Over the same period, increases in the value of domestic exports were recorded for electrical machinery, apparatus and appliances, and electrical parts thereof (by $2.1 billion or 32%); and manufactures of metals (by $173 million or 16%).
The value of imports increased by 24% over a year earlier to $130.3 billion in January 1996.
Changes in the value of imports from 10 main suppliers are shown in Table 5.
Comparing January 1996 with January 1995, the value of imports from all main suppliers showed increases of various magnitudes: Italy (+69%), Malaysia (+57%), Germany (+44%), the United States (+35%), Taiwan (+33%), the United Kingdom (+28%), South Korea (+25%), Singapore (+20%), Japan (+19%) and China (+15%).
Comparing the three months ending January 1996 with the three months ending January 1995, the value of imports from all main suppliers showed increases of various magnitudes: Malaysia (+43%), Italy (+40%), the United States (+28%), Singapore (+17%), South Korea (+16%), Taiwan (+15%), Germany (+9.7%), China (+9.3%), the United Kingdom (+8.4%) and Japan (+7.6%).
Table 6 shows changes in the value of imports of 10 principal commodity
divisions.
Comparing the three months ending January 1996 with the three months ending January 1995, increases were recorded in the value of imports of most principal commodity divisions.
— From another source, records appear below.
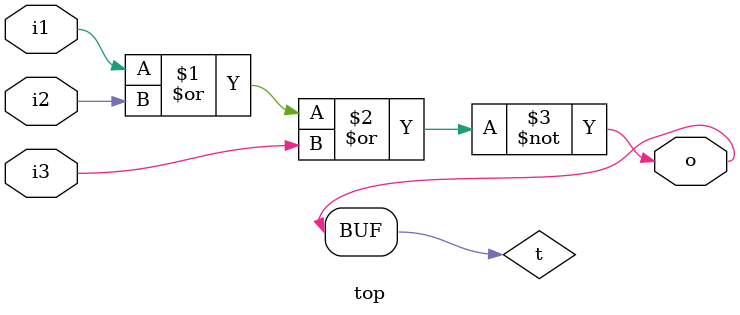
<source format=v>
module top ( i1 , i2 , i3 , o );

input i1 , i2 , i3;

output o ;

wire t ;

nor ( t, i1 , i2  , i3) ;


buf ( o , t );

endmodule

</source>
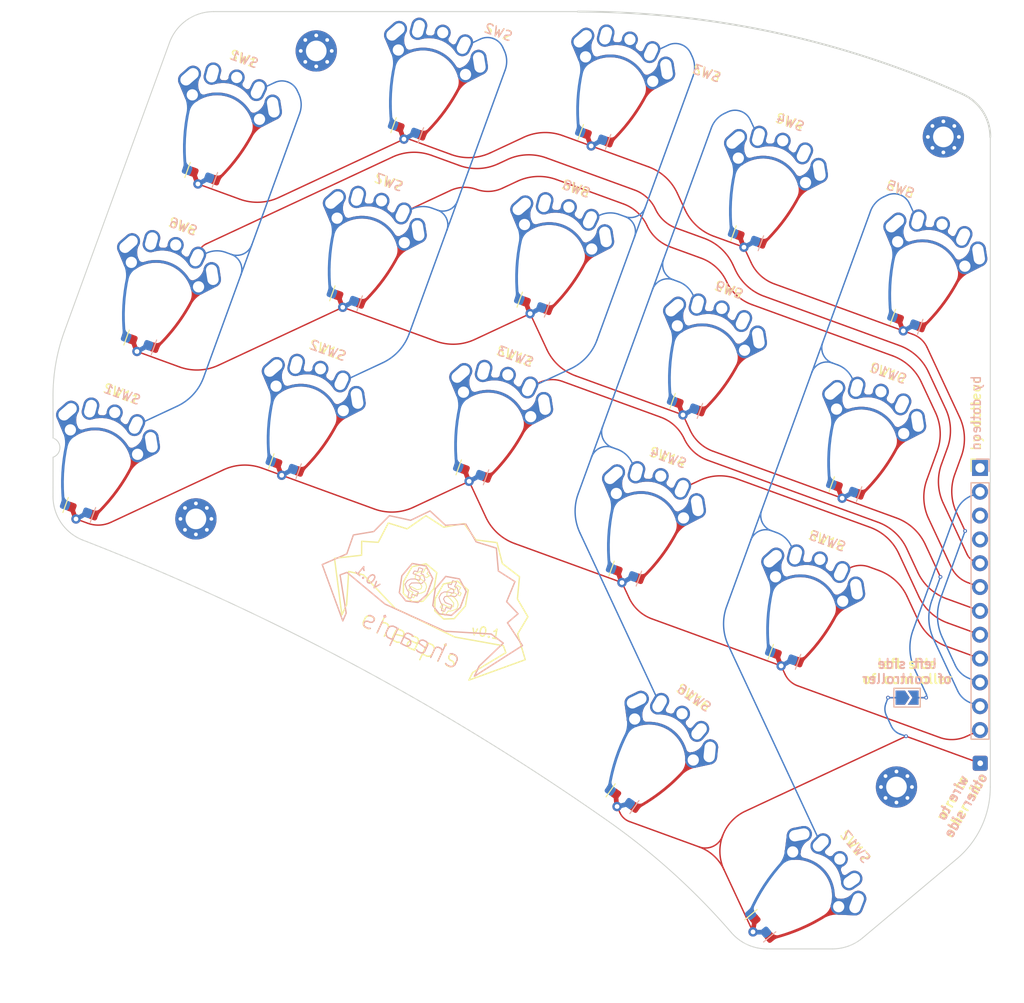
<source format=kicad_pcb>
(kicad_pcb (version 20211014) (generator pcbnew)

  (general
    (thickness 1.6)
  )

  (paper "A4")
  (layers
    (0 "F.Cu" signal)
    (31 "B.Cu" signal)
    (32 "B.Adhes" user "B.Adhesive")
    (33 "F.Adhes" user "F.Adhesive")
    (34 "B.Paste" user)
    (35 "F.Paste" user)
    (36 "B.SilkS" user "B.Silkscreen")
    (37 "F.SilkS" user "F.Silkscreen")
    (38 "B.Mask" user)
    (39 "F.Mask" user)
    (40 "Dwgs.User" user "User.Drawings")
    (41 "Cmts.User" user "User.Comments")
    (42 "Eco1.User" user "User.Eco1")
    (43 "Eco2.User" user "User.Eco2")
    (44 "Edge.Cuts" user)
    (45 "Margin" user)
    (46 "B.CrtYd" user "B.Courtyard")
    (47 "F.CrtYd" user "F.Courtyard")
    (48 "B.Fab" user)
    (49 "F.Fab" user)
    (50 "User.1" user)
    (51 "User.2" user)
    (52 "User.3" user)
    (53 "User.4" user)
    (54 "User.5" user)
    (55 "User.6" user)
    (56 "User.7" user)
    (57 "User.8" user)
    (58 "User.9" user)
  )

  (setup
    (stackup
      (layer "F.SilkS" (type "Top Silk Screen"))
      (layer "F.Paste" (type "Top Solder Paste"))
      (layer "F.Mask" (type "Top Solder Mask") (thickness 0.01))
      (layer "F.Cu" (type "copper") (thickness 0.035))
      (layer "dielectric 1" (type "core") (thickness 1.51) (material "FR4") (epsilon_r 4.5) (loss_tangent 0.02))
      (layer "B.Cu" (type "copper") (thickness 0.035))
      (layer "B.Mask" (type "Bottom Solder Mask") (thickness 0.01))
      (layer "B.Paste" (type "Bottom Solder Paste"))
      (layer "B.SilkS" (type "Bottom Silk Screen"))
      (copper_finish "None")
      (dielectric_constraints no)
    )
    (pad_to_mask_clearance 0)
    (pcbplotparams
      (layerselection 0x00010fc_ffffffff)
      (disableapertmacros false)
      (usegerberextensions false)
      (usegerberattributes true)
      (usegerberadvancedattributes true)
      (creategerberjobfile true)
      (svguseinch false)
      (svgprecision 6)
      (excludeedgelayer true)
      (plotframeref false)
      (viasonmask false)
      (mode 1)
      (useauxorigin false)
      (hpglpennumber 1)
      (hpglpenspeed 20)
      (hpglpendiameter 15.000000)
      (dxfpolygonmode true)
      (dxfimperialunits true)
      (dxfusepcbnewfont true)
      (psnegative false)
      (psa4output false)
      (plotreference true)
      (plotvalue true)
      (plotinvisibletext false)
      (sketchpadsonfab false)
      (subtractmaskfromsilk false)
      (outputformat 1)
      (mirror false)
      (drillshape 1)
      (scaleselection 1)
      (outputdirectory "")
    )
  )

  (net 0 "")
  (net 1 "row4")
  (net 2 "col1")
  (net 3 "row1")
  (net 4 "col2")
  (net 5 "col3")
  (net 6 "col4")
  (net 7 "col5")
  (net 8 "row2")
  (net 9 "row3")
  (net 10 "unconnected-(U1-Pad1)")
  (net 11 "unconnected-(U1-Pad3)")
  (net 12 "unconnected-(U1-Pad4)")
  (net 13 "Net-(JP1-Pad2)")
  (net 14 "unconnected-(SW1-Pad2)")
  (net 15 "unconnected-(SW2-Pad2)")
  (net 16 "unconnected-(SW3-Pad2)")
  (net 17 "unconnected-(SW4-Pad2)")
  (net 18 "unconnected-(SW5-Pad2)")
  (net 19 "unconnected-(SW6-Pad2)")
  (net 20 "unconnected-(SW7-Pad2)")
  (net 21 "unconnected-(SW8-Pad2)")
  (net 22 "unconnected-(SW9-Pad2)")
  (net 23 "unconnected-(SW10-Pad2)")
  (net 24 "unconnected-(SW11-Pad2)")
  (net 25 "unconnected-(SW12-Pad2)")
  (net 26 "unconnected-(SW13-Pad2)")
  (net 27 "unconnected-(SW14-Pad2)")
  (net 28 "unconnected-(SW15-Pad2)")
  (net 29 "unconnected-(SW16-Pad2)")
  (net 30 "unconnected-(SW17-Pad2)")

  (footprint "dotleon:SW_MX_GATLP_CHOC_reversible" (layer "F.Cu") (at 86.587042 89.089731 -20))

  (footprint "dotleon:SW_MX_GATLP_CHOC_reversible" (layer "F.Cu") (at 97.281338 142.370654 -35))

  (footprint "dotleon:SW_MX_GATLP_CHOC_reversible" (layer "F.Cu") (at 66.613726 88.413684 -20))

  (footprint "dotleon:SW_MX_GATLP_CHOC_reversible" (layer "F.Cu") (at 109.376387 82.011262 -20))

  (footprint "MountingHole:MountingHole_2.2mm_M2_Pad_Via" (layer "F.Cu") (at 48.850157 116.775446))

  (footprint "dotleon:SW_MX_GATLP_CHOC_reversible" (layer "F.Cu") (at 126.357877 90.924828 -20))

  (footprint "dotleon:SW_MX_GATLP_CHOC_reversible" (layer "F.Cu") (at 102.877486 99.884389 -20))

  (footprint "dotleon:promicro_half" (layer "F.Cu") (at 132.426387 111.341261))

  (footprint "MountingHole:MountingHole_2.2mm_M2_Pad_Via" (layer "F.Cu") (at 123.519877 145.352724))

  (footprint "Jumper:SolderJumper-2_P1.3mm_Open_TrianglePad1.0x1.5mm" (layer "F.Cu") (at 124.650387 135.827262))

  (footprint "dotleon:SW_MX_GATLP_CHOC_reversible" (layer "F.Cu") (at 119.844121 108.76275 -20))

  (footprint "MountingHole:MountingHole_2.2mm_M2_Pad_Via" (layer "F.Cu") (at 61.675328 66.896167))

  (footprint "dotleon:SW_MX_GATLP_CHOC_reversible" (layer "F.Cu") (at 113.339573 126.633849 -20))

  (footprint "dotleon:SW_MX_GATLP_CHOC_reversible" (layer "F.Cu") (at 51.179015 75.267916 -20))

  (footprint "dotleon:SW_MX_GATLP_CHOC_reversible" (layer "F.Cu") (at 93.09158 71.218657 -20))

  (footprint "Connector_Wire:SolderWire-0.1sqmm_1x01_D0.4mm_OD1mm" (layer "F.Cu") (at 132.446386 142.821262))

  (footprint "MountingHole:MountingHole_2.2mm_M2_Pad_Via" (layer "F.Cu") (at 128.519877 76.062098))

  (footprint "dotleon:SW_MX_GATLP_CHOC_reversible" (layer "F.Cu") (at 112.962957 156.821847 -50))

  (footprint "dotleon:SW_MX_GATLP_CHOC_reversible" (layer "F.Cu") (at 73.137418 70.489987 -20))

  (footprint "dotleon:SW_MX_GATLP_CHOC_reversible" (layer "F.Cu") (at 96.372938 117.755486 -20))

  (footprint "dotleon:SW_MX_GATLP_CHOC_reversible" (layer "F.Cu") (at 80.082495 106.960829 -20))

  (footprint "dotleon:SW_MX_GATLP_CHOC_reversible" (layer "F.Cu") (at 44.680625 93.122099 -20))

  (footprint "dotleon:SW_MX_GATLP_CHOC_reversible" (layer "F.Cu")
    (tedit 5A02FE24) (tstamp e8a54b2a-d948-4a91-98d6-b4dd2fa8d6cf)
    (at 60.105751 106.317588 -20)
    (descr "Cherry MX keyswitch, 1.00u, PCB mount, http://cherryamericas.com/wp-content/uploads/2014/12/mx_cat.pdf")
    (tags "Cherry MX keyswitch 1.00u PCB")
    (property "Sheetfile" "cheapis.kicad_sch")
    (property "Sheetname" "")
    (path "/5d4b1958-0d4a-43d6-ba10-de924da72c56")
    (attr through_hole exclude_from_pos_files)
    (fp_text reference "SW12" (at 0 -8 -20 unlocked) (layer "F.SilkS")
      (effects (font (size 1 1) (thickness 0.15)))
      (tstamp 3f5ef8c7-02cc-4bec-8977-5c7e99b98238)
    )
    (fp_text value "SW_Diode_Combined" (at 0 8 -20 unlocked) (layer "F.Fab")
      (effects (font (size 1 1) (thickness 0.15)))
      (tstamp 7ea444fc-ce61-4a22-a5c7-e16cc1600d26)
    )
    (fp_text user "${REFERENCE}" (at 0.1 -8 -20 unlocked) (layer "B.SilkS")
      (effects (font (size 1 1) (thickness 0.15)) (justify mirror))
      (tstamp 0df28cb9-0800-4c8f-a571-78ae1cdc0fb4)
    )
    (fp_text user "${REFERENCE}" (at 0 -8 -20 unlocked) (layer "F.Fab")
      (effects (font (size 1 1) (thickness 0.15)))
      (tstamp 819af64d-cea0-458a-bc76-a27e229c8581)
    )
    (fp_line (start 1.55 6.01) (end 1.55 4.31) (layer "B.SilkS") (width 0.12) (tstamp 3ce7b928-9911-4309-bf3e-ce65a8e1e9c6))
    (fp_line (start -1.55 4.31) (end -1.55 6.01) (layer "F.SilkS") (width 0.12) (tstamp 893795fb-008c-4305-83e8-28c425339cd1))
    (fp_line (start -7 7) (end -7 -7) (layer "F.Fab") (width 0.1) (tstamp 352f3974-158e-4816-8694-bcae0f4f5d2f))
    (fp_line (start 7 7) (end -7 7) (layer "F.Fab") (width 0.1) (tstamp 9d48edc7-0d6c-47bb-97ff-d39203df28df))
    (fp_line (start 7 -7) (end 7 7) (layer "F.Fab") (width 0.1) (tstamp a94a6b1f-3425-4656-bb8c-8604b24bd129))
    (fp_line (start -7 -7) (end 7 -7) (layer "F.Fab") (width 0.1) (tstamp b36f4e51-b007-4235-b91e-fc0c02d455a5))
    (pad "" np_thru_hole circle (at 0 -0.02 160) (size 5.2 5.2) (drill 5.2) (layers F&B.Cu *.Mask) (tstamp 1d5a42d8-2ceb-47e2-9585-e90b0d2d993e))
    (pad "" np_thru_hole oval (at 5.34 0 340) (size 2.2 1.9) (drill oval 2.2 1.9) (layers F&B.Cu *.Mask) (tstamp 2b0610f6-cd19-44f2-8e26-7a1d2087ff50))
    (pad "" np_thru_hole oval (at -5.34 0 160) (size 2.2 1.9) (drill oval 2.2 1.9) (layers F&B.Cu *.Mask) (tstamp 3005950e-c3a3-4ab2-b666-9c29dc6a7571))
    (pad "1" smd custom (at -2.11 -4.96 160) (size 1 1) (layers "F.Cu")
      (net 4 "col2") (pinfunction "1") (pintype "passive")
      (options (clearance outline) (anchor circle))
      (primitives
    (gr_arc (start 0.01 -0.47) (mid -2.089686 0.241988) (end -4.197468 -0.445663) (width 0.3))
    (gr_arc (start -3.09 0.1) (mid -2.804329 0.373749) (end -2.789687 0.769137) (width 0.3))
    (gr_arc (start -3.95 0.4) (mid -3.739995 0.071301) (end -3.351236 0.039506) (width 0.25))
    (gr_arc (start -1.43 0.77) (mid -1.41596 0.374264) (end -1.13024 0.100095) (width 0.3))
    (gr_arc (start -0.87 0.04) (mid -0.473751 0.085491) (end -0.270115 0.428441) (width 0.25))
      ) (tstamp 0b941a7e-52c0-4d86-97fe-dc30169fd47e))
    (pad "1" smd custom (at -2.09 -4.96 160) (size 1 1) (layers "B.Cu")
      (net 4 "col2") (pinfunction "1") (pintype "passive")
      (options (clearance outline) (anchor circle))
      (primitives
    (gr_arc (start -0.85 0.04) (mid -0.453751 0.085491) (end -0.250115 0.428441) (width 0.25))
    (gr_arc (start -1.41 0.77) (mid -1.39
... [76618 chars truncated]
</source>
More notable increases were registered for electrical machinery, apparatus and appliances, and electrical parts thereof (by $8 billion or 20%); office machines and automatic data processing machines (by $5.1 billion or 36%); telecommunications and sound recording and reproducing apparatus and equipment (by $3.7 billion or 11%); miscellaneous manufactured articles consisting mainly of baby carriages, toys, games and sporting goods (by $2.1 billion or 9.5%); general industrial machinery and equipment, and machine parts (by $1.9 billion or 23%); and textiles (by $1.8 billion or 6.1%).